The 13th Court of Appeals dismissed an appeal on Friday that was filed by an attorney representing Everardo “Ever” Villarreal in a heated election contest marked by bribery allegations over a county seat.

The appeal challenged a motion to dismiss the election contest — filed by Precinct 3 Hidalgo County Commissioner Joe Flores — that was denied.

“They recognized that they treated this as if it was some regular lawsuit and not an election contest,” Orlando Garcia, who represents Flores, said. “They played these games, but they failed to follow some of the rules. They weren’t timely in their appeal. Their TCPA (Texas Citizens Participation Act) motion is not going to be heard. They’re filing frivolous things. They do not want to go to court.”

The dismissal was but one of a series of hurdles that Flores’ attorney has had to overcome, including the COVID-19 pandemic, delaying the contest that’s been filed since March.

A court date has been tentatively set for July 20, but there is a pending motion for summary judgement that has not yet been ruled upon.

With the dismissal, Garcia and his client can now go forward with their election contest, “as the election code requires,” Garcia said. “These guys have been trying to play games for a while.”

“The thing is they’re trying to run out the clock because they’ve got time constraints here,” Garcia said. “I’ll tell you what, even if we couldn’t make it in time to get Mr. Flores back on the ballot, I would’ve had the trial even if it ran past time just so that all the evidence that we gathered and the people can still say what they’re going to say on the record, just to show that the practices of the campaign violated the election code.”

Flores lost the March Democratic Primary to Villarreal by 92 votes. In his petition, filed on March 23, he alleged “illegal votes” being cast.

A total of 19,982 votes were cast in the race, with Villarreal earning 10,037 to the incumbent’s 9,945, according to the Hidalgo County Elections Department.

Although Garcia made voter bribery claims, he stopped short of implicating Villarreal directly.

“There are people that were paid. They were paid to vote for him. Those people that paid them transported them to the polling sites. Then they were assisted by a woman who assisted close to 50 other people, a lot of whom voted for Mr. Villarreal,” Garcia said. “Do I know that Mr. Villarreal had directed them? No. It doesn’t matter. An illegal vote is an illegal vote.”

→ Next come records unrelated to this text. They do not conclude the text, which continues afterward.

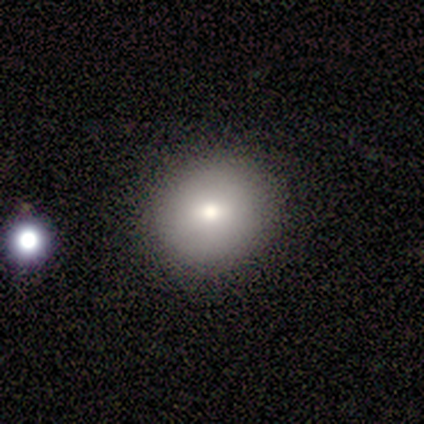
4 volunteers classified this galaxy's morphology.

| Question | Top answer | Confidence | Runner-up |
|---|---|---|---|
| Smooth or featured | smooth | 50% | tied: featured or disk (50%) |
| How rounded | round | 50% | tied: in between (50%) |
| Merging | none | 100% | — |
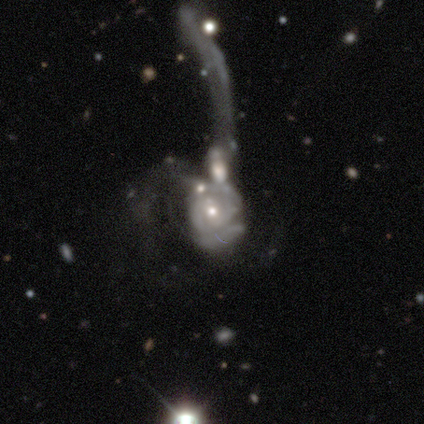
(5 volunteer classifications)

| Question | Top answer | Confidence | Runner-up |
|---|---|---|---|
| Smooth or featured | featured or disk | 80% | smooth (20%) |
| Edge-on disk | no | 100% | — |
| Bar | no | 100% | — |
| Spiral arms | yes | 75% | no (25%) |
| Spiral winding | tight | 100% | — |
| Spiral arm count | can't tell | 100% | — |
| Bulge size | moderate | 50% | tied: small (50%) |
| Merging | merger | 60% | major disturbance (40%) |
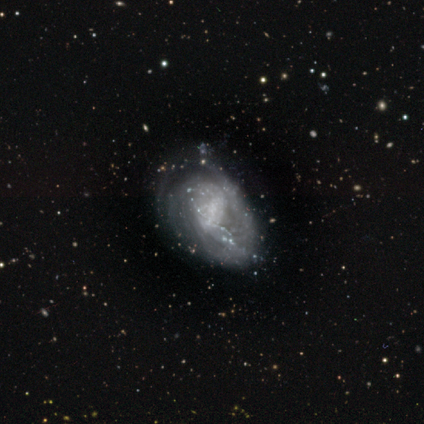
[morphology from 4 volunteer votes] This appears to be a featured or disk galaxy (75%) with a strong bar (33%, tied with weak and no), 2 (50%, tied with 4) tight (100%) spiral arms (67%) and a moderate central bulge (67%). Merging: none (50%, tied with minor disturbance).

On the other hand, Villarreal’s attorney continues to allege that Flores and his representatives are paying exuberant sums of money to witnesses to testify against Villarreal.

“I really don’t understand why they want to go to trial so quickly considering all the evidence proves a criminal conspiracy on their side paying people to testify,” Javier Peña, who represents Villarreal said. “Their own investigator admitted to paying up to 80-something people $300 a pop to testify in this case.”

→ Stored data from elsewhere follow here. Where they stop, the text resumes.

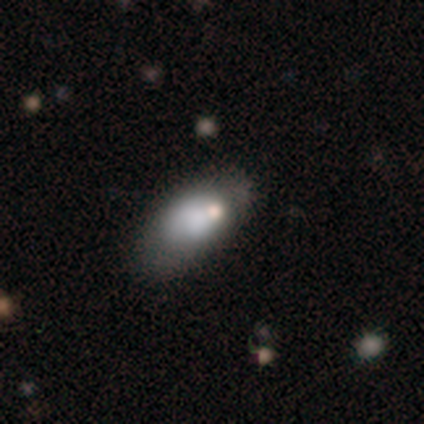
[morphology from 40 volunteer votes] Smooth or featured? 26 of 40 (65%) said smooth. How rounded? 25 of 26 (96%) said in between. Merging? 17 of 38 (45%) said none.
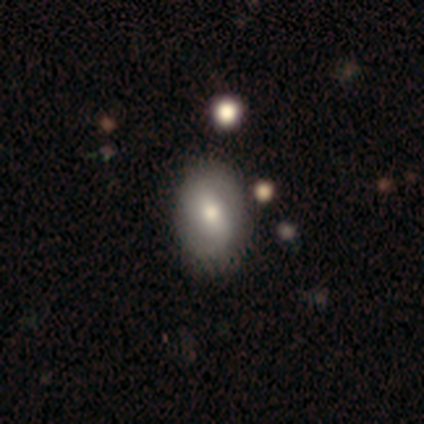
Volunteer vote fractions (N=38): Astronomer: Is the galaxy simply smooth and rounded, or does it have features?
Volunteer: featured or disk — 61%.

“Running a case on bribed evidence is not good for Joe’s side at all, not just for this case, but for his future and his freedom,” Peña continued. “It doesn’t bode well for them, but I’m sure they’ve got their own strategy.”

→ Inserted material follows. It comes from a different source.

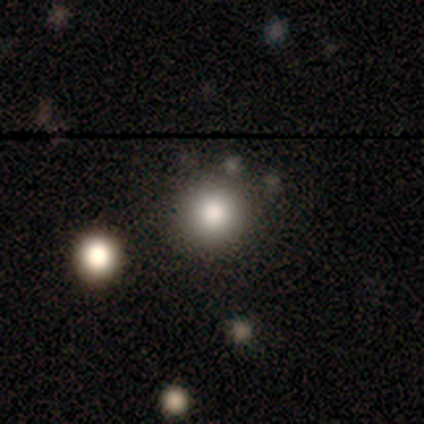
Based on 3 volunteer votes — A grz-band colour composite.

Garcia said that he hopes to have the case wrapped up soon so that a new election can take place.

“We’re trying to accomplish a new election at the very least — a new election that is going to be quicker,” Garcia said. “There’s going to be less time to prepare. One maybe with the proper orders and procedures in place to preclude and prevent the type of systematic illegal assistance that went on. Of course, you wouldn’t expect that anybody’s going to get paid to vote, that the court doesn’t have to issue an order saying, ‘please don’t pay anybody to vote.’ At least a new election where after what is determined in this lawsuit, that will be very much discouraged and things will flow more naturally without that type of undue influence. That’s what we hope for.”